Joint custody has become a preferred custody arrangement over the last 20 years or so. Louisiana courts usually award child custody based upon the child's best interests. If the parents cannot agree on custody, the court usually will grant either sole custody to one parent or joint custody to both parents. Generally, Louisiana courts award joint custody to both parents and designate one as the primary custodian. The other parent usually receives reasonable rights to visit the child, such as on every other weekend, holidays, and several weeks in the summer. It is not unusual for the parents to operate as joint custodians, even though one parent has been awarded sole custody, in order to provide the best situation for the child. Terms of joint custody can vary from case to case, but the common elements are that joint custodians share legal responsibility for the child's care. Joint custody arrangements can take many forms, and parents in a joint custody arrangement must consider multiple factors, including the parents' ability to cooperate, physical limitations, expenses, and the child's preferences and needs.

Sole or Full Custody

Sole or full custody is the traditional form of custody familiar to many people. In that case, one parent is designated as the custodial parent with the legal responsibility for, and physical care and control of, the child. The non-custodial parent often has visitation rights involving a limited right to visit the child. Mothers most often were awarded sole custody in disputed custody cases as recently as the 1980s. Now, fathers often are awarded sole custody, depending on which parent is able to meet the child's best interests. The custodial parent has the ultimate authority to make decisions regarding the child, including sensitive areas such as religious upbringing and surname changes.

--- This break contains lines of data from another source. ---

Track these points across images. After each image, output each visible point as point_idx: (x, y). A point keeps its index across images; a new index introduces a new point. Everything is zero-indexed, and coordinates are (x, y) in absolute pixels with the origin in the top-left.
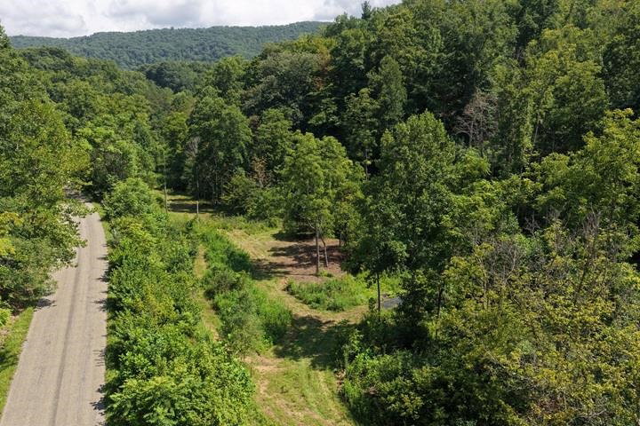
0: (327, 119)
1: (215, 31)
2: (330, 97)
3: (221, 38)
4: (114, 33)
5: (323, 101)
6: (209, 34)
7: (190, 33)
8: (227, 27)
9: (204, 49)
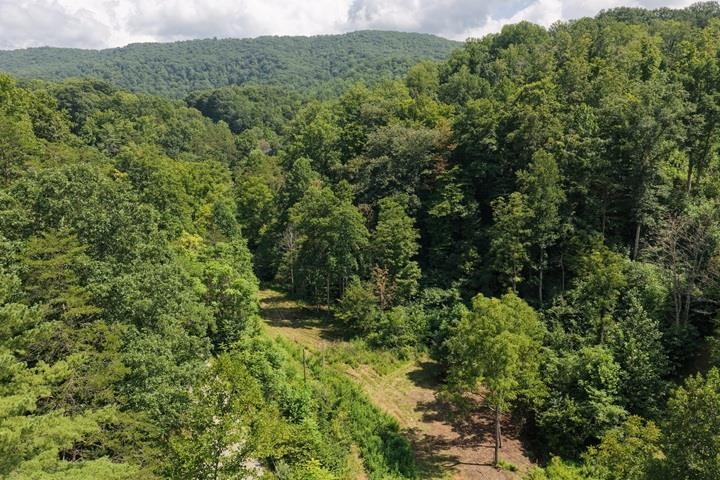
0: (452, 209)
1: (264, 41)
2: (455, 182)
3: (270, 49)
4: (150, 44)
5: (447, 187)
6: (256, 45)
7: (235, 45)
8: (276, 37)
9: (251, 62)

Non-parental or Third Party Custody

An award of custody to a non-parent or a third party also is possible in cases of divorce, the death of a parent where the surviving parent is unfit, or when a child has been living with the third party for an extended period. Likely third parties who seek custody are grandparents, aunts, uncles, stepparents, and partners in same-sex relationships. In challenging a parent's custody, a non-parental party has the burden of showing that the child's best interests will not be served by granting custody to a parent.

Split Custody

In split custody, one parent receives custody of one or more of the parents' children, and the other parent receives custody of the couples' remaining children. This is the least common type of custody arrangement. Split custody usually is awarded only in exceptional situations because the courts are reluctant to separate siblings, including half-blood siblings and stepsiblings, based on the presumptions that children benefit from an upbringing with their siblings and that separation would add trauma to the divorce situation. In making a split custody award, a court may consider the children's and parents' preferences, age disparities among the children, special needs, disciplinary issues, and a child's integration in a particular household.